South Korean shares rose for two straight days on Tuesday due to positive news from China, the country's largest trading partner.
The benchmark Korea Composite Stock Price Index (KOSPI) rose 10.11 points, or 0.52 percent, to close at 1,963.89. Trading volume stood at 286.3 million shares worth 3.3 trillion won (3.1 billion U.S. dollars).
China's central bank said Tuesday that it injected short-term liquidity into the country's large commercial banks to ensure the stability of its monetary market ahead of the Spring Festival, or the Chinese Lunar New Year.

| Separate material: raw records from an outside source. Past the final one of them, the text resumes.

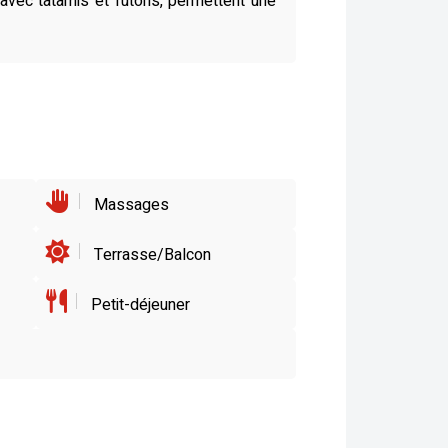
vec tatamis et futons, permettent une
Massages
Terrasse/Balcon
Petit-déjeuner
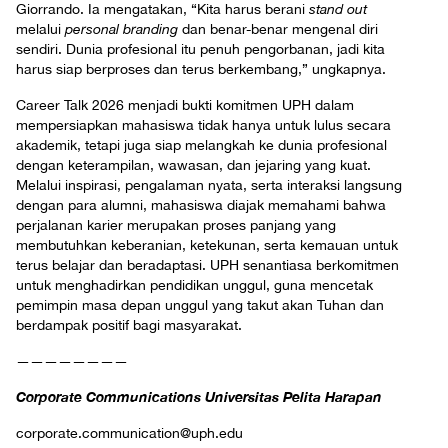
Giorrando. Ia mengatakan, “Kita harus berani
stand out
melalui
personal branding
dan benar-benar mengenal diri
sendiri. Dunia profesional itu penuh pengorbanan, jadi kita
harus siap berproses dan terus berkembang,” ungkapnya.
Career Talk 2026 menjadi bukti komitmen UPH dalam
mempersiapkan mahasiswa tidak hanya untuk lulus secara
akademik, tetapi juga siap melangkah ke dunia profesional
dengan keterampilan, wawasan, dan jejaring yang kuat.
Melalui inspirasi, pengalaman nyata, serta interaksi langsung
dengan para alumni, mahasiswa diajak memahami bahwa
perjalanan karier merupakan proses panjang yang
membutuhkan keberanian, ketekunan, serta kemauan untuk
terus belajar dan beradaptasi. UPH senantiasa berkomitmen
untuk menghadirkan pendidikan unggul, guna mencetak
pemimpin masa depan unggul yang takut akan Tuhan dan
berdampak positif bagi masyarakat.
————————
Corporate Communications Universitas Pelita Harapan
corporate.communication@uph.edu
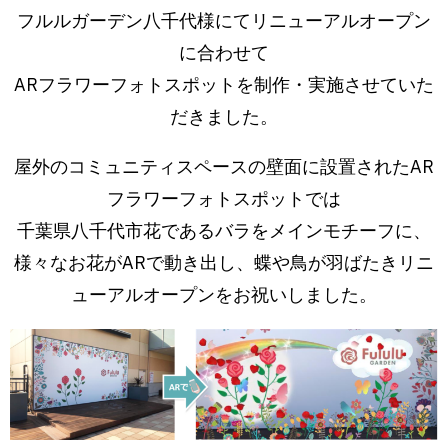
フルルガーデン八千代様にてリニューアルオープン
に合わせて
ARフラワーフォトスポットを制作・実施させていた
だきました。
屋外のコミュニティスペースの壁面に設置されたAR
フラワーフォトスポットでは
千葉県八千代市花であるバラをメインモチーフに、
様々なお花がARで動き出し、蝶や鳥が羽ばたきリニ
ューアルオープンをお祝いしました。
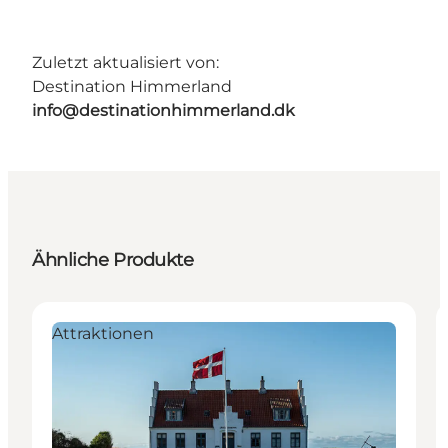
Zuletzt aktualisiert von:
Destination Himmerland
info@destinationhimmerland.dk
Ähnliche Produkte
Attraktionen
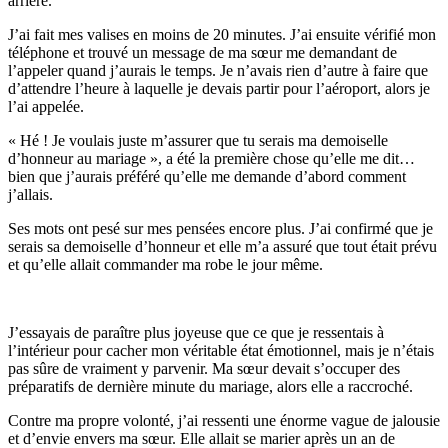
arrière.
J’ai fait mes valises en moins de 20 minutes. J’ai ensuite vérifié mon
téléphone et trouvé un message de ma sœur me demandant de
l’appeler quand j’aurais le temps. Je n’avais rien d’autre à faire que
d’attendre l’heure à laquelle je devais partir pour l’aéroport, alors je
l’ai appelée.
« Hé ! Je voulais juste m’assurer que tu serais ma demoiselle
d’honneur au mariage », a été la première chose qu’elle me dit…
bien que j’aurais préféré qu’elle me demande d’abord comment
j’allais.
Ses mots ont pesé sur mes pensées encore plus. J’ai confirmé que je
serais sa demoiselle d’honneur et elle m’a assuré que tout était prévu
et qu’elle allait commander ma robe le jour même.
J’essayais de paraître plus joyeuse que ce que je ressentais à
l’intérieur pour cacher mon véritable état émotionnel, mais je n’étais
pas sûre de vraiment y parvenir. Ma sœur devait s’occuper des
préparatifs de dernière minute du mariage, alors elle a raccroché.
Contre ma propre volonté, j’ai ressenti une énorme vague de jalousie
et d’envie envers ma sœur. Elle allait se marier après un an de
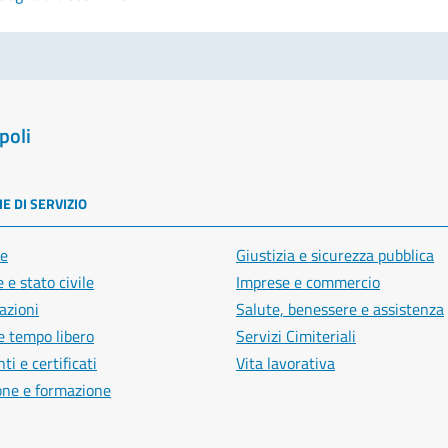
poli
E DI SERVIZIO
e
Giustizia e sicurezza pubblica
 e stato civile
Imprese e commercio
azioni
Salute, benessere e assistenza
e tempo libero
Servizi Cimiteriali
i e certificati
Vita lavorativa
one e formazione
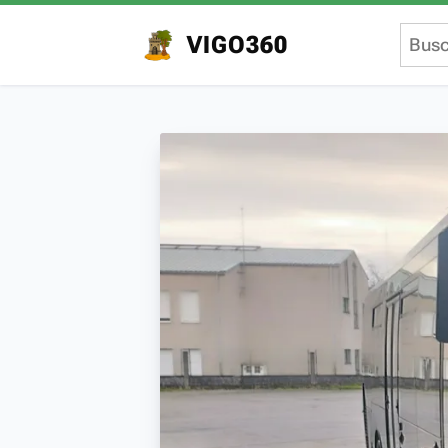
VIGO360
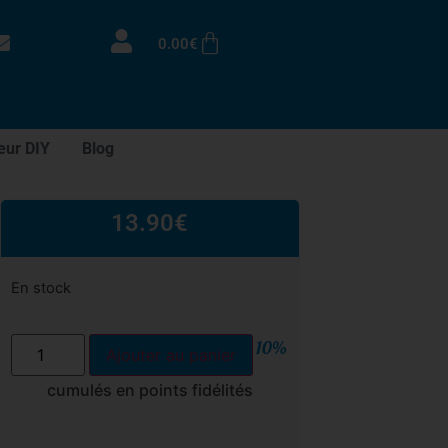
0.00
€
eur DIY
Blog
13.90
€
En stock
10%
Ajouter au panier
cumulés en points fidélités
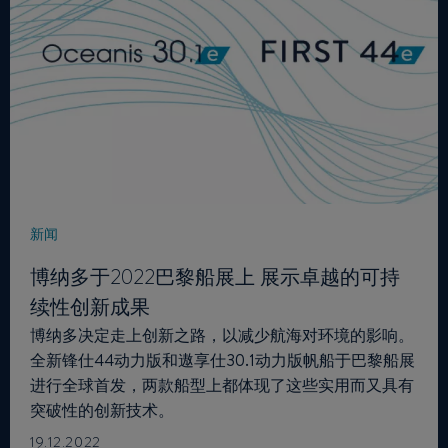
新闻
博纳多于2022巴黎船展上 展示卓越的可持
续性创新成果
博纳多决定走上创新之路，以减少航海对环境的影响。
全新锋仕44动力版和遨享仕30.1动力版帆船于巴黎船展
进行全球首发，两款船型上都体现了这些实用而又具有
突破性的创新技术。
19.12.2022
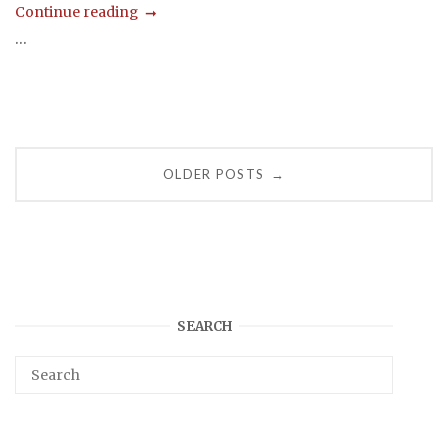
Continue reading
...
Posts
OLDER POSTS
→
navigation
SEARCH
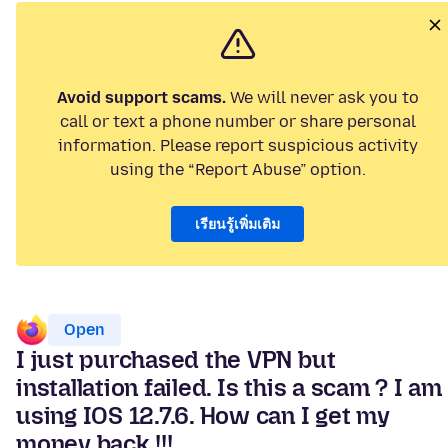
Avoid support scams.
We will never ask you to
call or text a phone number or share personal
information. Please report suspicious activity
using the “Report Abuse” option.
เรียนรู้เพิ่มเติม
Open
I just purchased the VPN but
installation failed. Is this a scam ? I am
using IOS 12.7.6. How can I get my
money back !!!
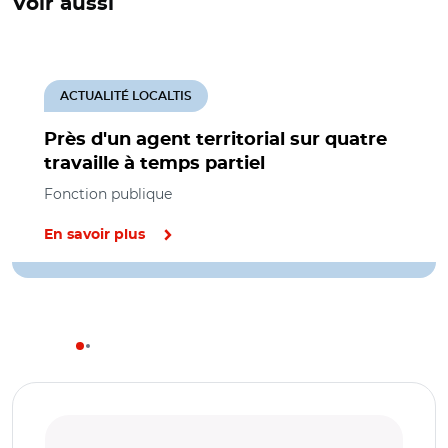
Voir aussi
ACTUALITÉ LOCALTIS
Près d'un agent territorial sur quatre
travaille à temps partiel
Fonction publique
En savoir plus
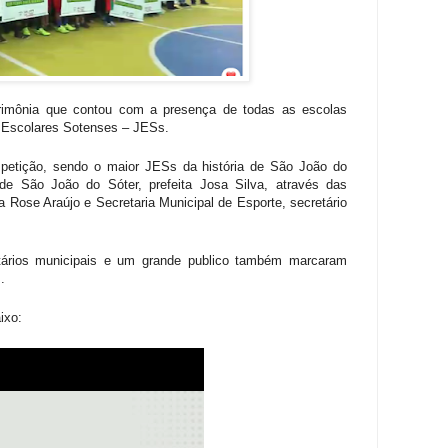
erimônia que contou com a presença de todas as escolas
os Escolares Sotenses – JESs.
petição, sendo o maior JESs da história de São João do
l de São João do Sóter, prefeita Josa Silva, através das
a Rose Araújo e Secretaria Municipal de Esporte, secretário
ários
municipais e um grande publico também marcaram
.
ixo:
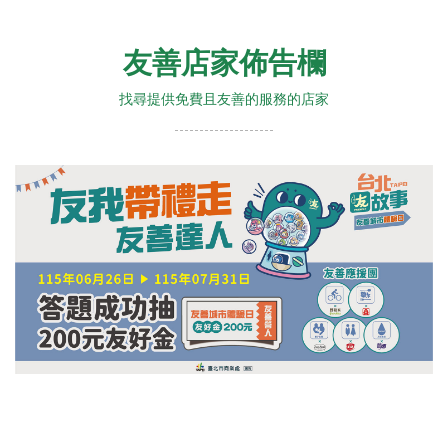
友善店家佈告欄
找尋提供免費且友善的服務的店家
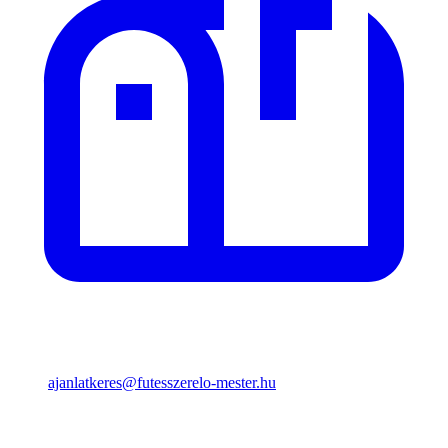
ajanlatkeres@futesszerelo-mester.hu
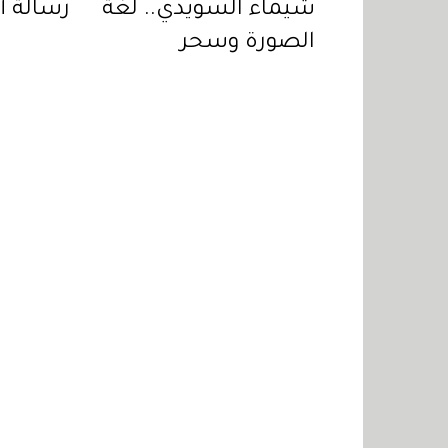
شيماء السويدي.. لغة
رسالة أ
الصورة وسحر
"شوميه"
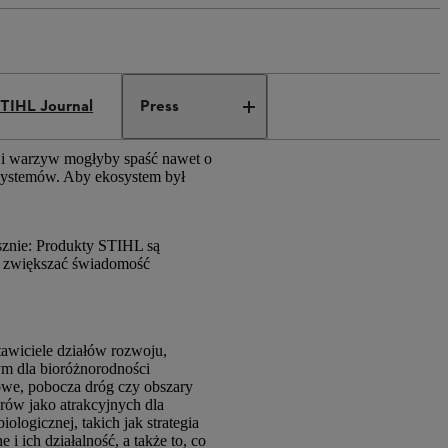
TIHL Journal
Press
w i warzyw mogłyby spaść nawet o
osystemów. Aby ekosystem był
usznie: Produkty STIHL są
 i zwiększać świadomość
tawiciele działów rozwoju,
ym dla bioróżnorodności
towe, pobocza dróg czy obszary
rów jako atrakcyjnych dla
ogicznej, takich jak strategia
i ich działalność, a także to, co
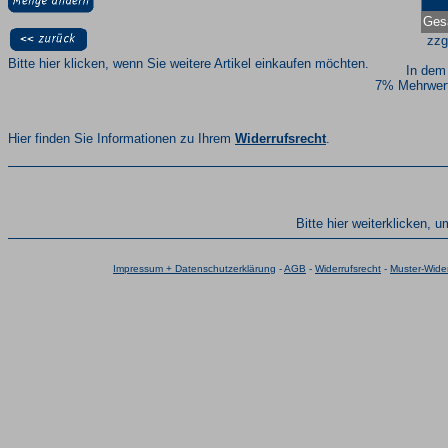
Ges
zzg
Bitte hier klicken, wenn Sie weitere Artikel einkaufen möchten.
In dem
7% Mehrwert
Hier finden Sie Informationen zu Ihrem
Widerrufsrecht
.
Bitte hier weiterklicken, 
Impressum + Datenschutzerklärung
-
AGB
-
Widerrufsrecht
-
Muster-Wider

The liquidity injection was made through the Standing Lending Facility (SLF), a tool created by the central bank in early 2013 to provide a large amount of funding to banks when they face a liquidity squeeze. The bank said it will continue to provide short- term liquidity support via reverse repurchase (repo).
The liquidity injection came after the news that China's economy expanded 7.7 percent in 2013 from a year earlier, beating the government's target of 7.5 percent. The economy's fourth- quarter growth stood at 7.7 percent, higher than analysts' forecasts.
The positive data boosted expectations for the 2014 growth of China, the largest-trading partner of South Korea.
Institutional investors purchased a net 69.6 billion won worth of stocks, keeping their buying trend for the fourth consecutive session. Foreign and retail investors sold shares worth 19.8 billion won and 55.2 billion won each.
Auto shares led the market gain as expectations emerged that the Japanese central bank would not unveil further stimulus monetary policy down the road, easing concerns over the weak trend of the Japanese yen.
Top automaker Hyundai Motor advanced 2.2 percent, and its affiliate Kia Motors gained 1.6 percent. The nation's biggest auto parts maker Hyundai Mobis climbed 1.9 percent.
Market bellwether Samsung Electronics rose to 1,324,000 won, keeping its upward trend for two straight sessions. Other large- cap stocks, including LG Chem, Hyundai Heavy Industries and SK Telecom, rose more than 1 percent.
The South Korean currency finished at 1,065.3 won against the greenback, down 1.6 won from Monday's close.
Bond prices ended mixed. The yield on the liquid three-year treasury notes closed unchanged at 2.90 percent, but the return on the benchmark 10-year government bonds rose 0.01 percentage point to 3.66 percent.